### INSTRUCTIONS FOR THE TASK
Repeat every record exactly, but omit the images.

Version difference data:
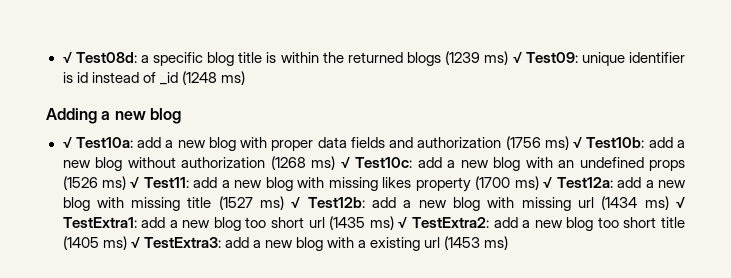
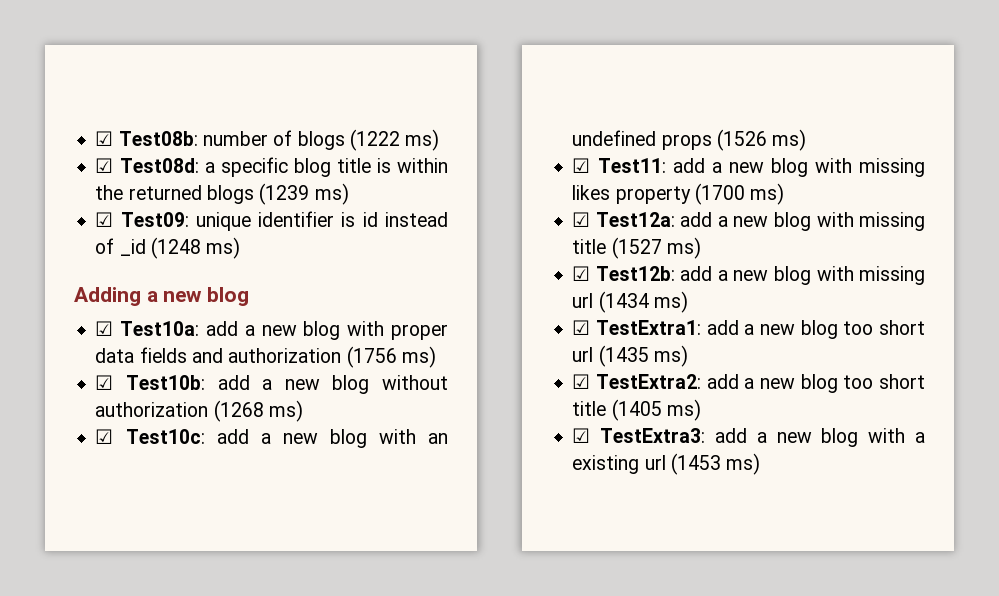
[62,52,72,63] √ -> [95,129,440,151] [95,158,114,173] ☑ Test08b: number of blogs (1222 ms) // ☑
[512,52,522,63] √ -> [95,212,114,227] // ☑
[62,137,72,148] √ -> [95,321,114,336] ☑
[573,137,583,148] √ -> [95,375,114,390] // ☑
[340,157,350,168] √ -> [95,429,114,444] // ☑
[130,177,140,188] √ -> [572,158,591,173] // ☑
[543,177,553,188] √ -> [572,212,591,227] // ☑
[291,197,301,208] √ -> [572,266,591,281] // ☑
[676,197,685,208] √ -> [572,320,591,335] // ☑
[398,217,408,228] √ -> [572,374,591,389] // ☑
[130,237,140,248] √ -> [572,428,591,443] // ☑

### ANSWER SPACE
[62,52,72,63] √ -> [95,129,440,151] [95,158,114,173] ☑ Test08b: number of blogs (1222 ms) // ☑
[512,52,522,63] √ -> [95,212,114,227] // ☑
[62,137,72,148] √ -> [95,321,114,336] ☑
[573,137,583,148] √ -> [95,375,114,390] // ☑
[340,157,350,168] √ -> [95,429,114,444] // ☑
[130,177,140,188] √ -> [572,158,591,173] // ☑
[543,177,553,188] √ -> [572,212,591,227] // ☑
[291,197,301,208] √ -> [572,266,591,281] // ☑
[676,197,685,208] √ -> [572,320,591,335] // ☑
[398,217,408,228] √ -> [572,374,591,389] // ☑
[130,237,140,248] √ -> [572,428,591,443] // ☑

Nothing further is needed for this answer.